Free-Line a Shrimp for Big Action
Of course, trout won't bite if your shrimp aren't frisky, and Ward says keeping them cool is of utmost importance. The shrimp expert advises anglers fishing in hot weather or hot water to place sandwich bags filled with ice cubes in the bait bucket. He also claims that some of his shop's customers who keep copious amounts of shrimp in larger livewells find success maintaining bait's health by placing a 7-pound bag of ice in the well.
That's good advice for those who free-line these bite-size baits. Though simple, the method requires a feathery touch from an astute angler and a lively bait to induce jarring strikes.
Like many youngsters, Capt. Scott Sommerlatte (979-415-4379, www.scottsommerlatte.com) of Lake Jackson, Texas, grew up catching trout on live shrimp and quickly learned that free-lining baits around Texas jetties was a great way to tangle with Ol' Snaggletooth.
Simply hook a shrimp through the horns with a small, short-shank live-bait hook or a No. 8 or No. 12 treble hook. (In windy conditions, try hooking the shrimp up through the tail for easier casting.)
Sommerlatte attaches the hook to a short 20-pound fluorocarbon leader with a loop knot to induce maximum action. He places a tiny split shot, "just enough to keep the bait from running to the surface from the fish," atop the leader. Above the shot, a small red, green or yellow glass bead acts as the finishing touch on this A-B-C rig.
"When you move it through the water," he explains, "the bead kind of clicks against the split shot, and it also provides some nice color and visibility."
Let that shrimp swim down into the cracks and crevices of the jetties or other structures, and hang on!

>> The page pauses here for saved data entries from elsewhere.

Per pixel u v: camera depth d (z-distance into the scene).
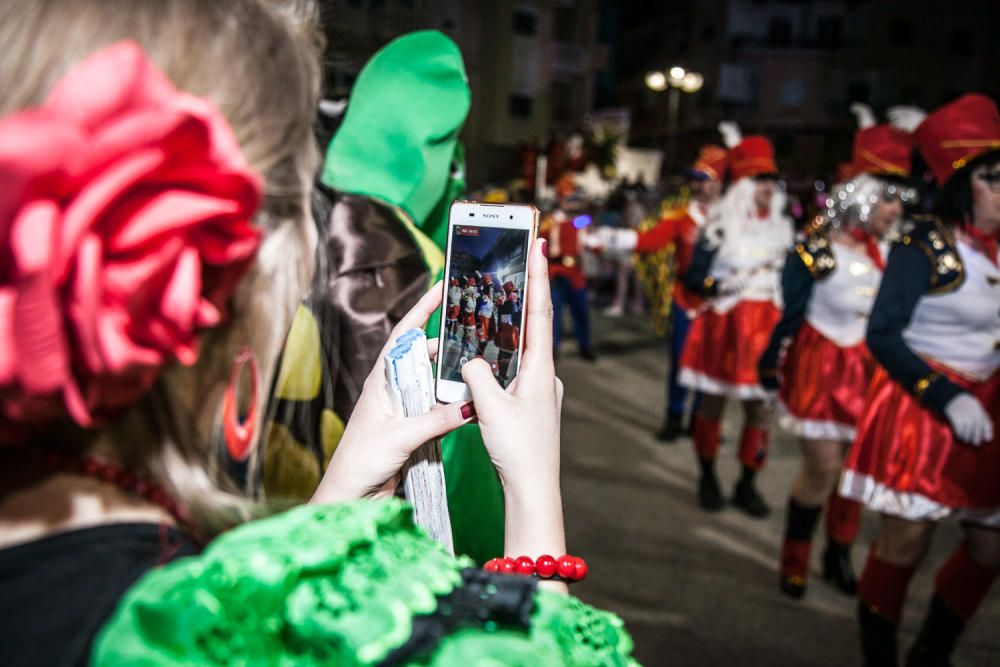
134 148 0.48
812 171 39.59
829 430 3.63
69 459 0.56
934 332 2.90
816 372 3.68
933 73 38.28
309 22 0.75
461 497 1.38
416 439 0.95
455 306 1.06
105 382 0.53
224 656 0.52
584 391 7.44
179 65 0.57
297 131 0.64
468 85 1.64
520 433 0.86
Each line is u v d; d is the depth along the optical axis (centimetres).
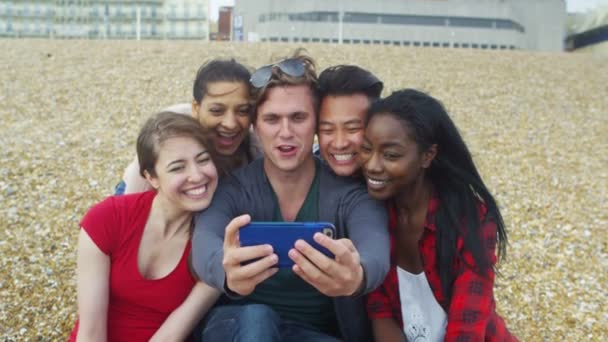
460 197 238
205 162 238
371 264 200
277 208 244
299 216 243
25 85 1256
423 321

These days, Sommerlatte concentrates on fly-fishing almost exclusively, but he still reverts to his upbringing now and again and tosses a live shrimp. What's more, he takes pride in passing on the thrills shrimp and trout gave him as a youngster.
"If I'm taking a kid fishing, you can bet your rear I'm going to have a bait bucket full of shrimp," he exclaims. "It's such a visual experience. It just can't be beat!"
And who knows, it just might produce a fat, 13-pound trophy for some lucky, young angler. Or maybe even an old one.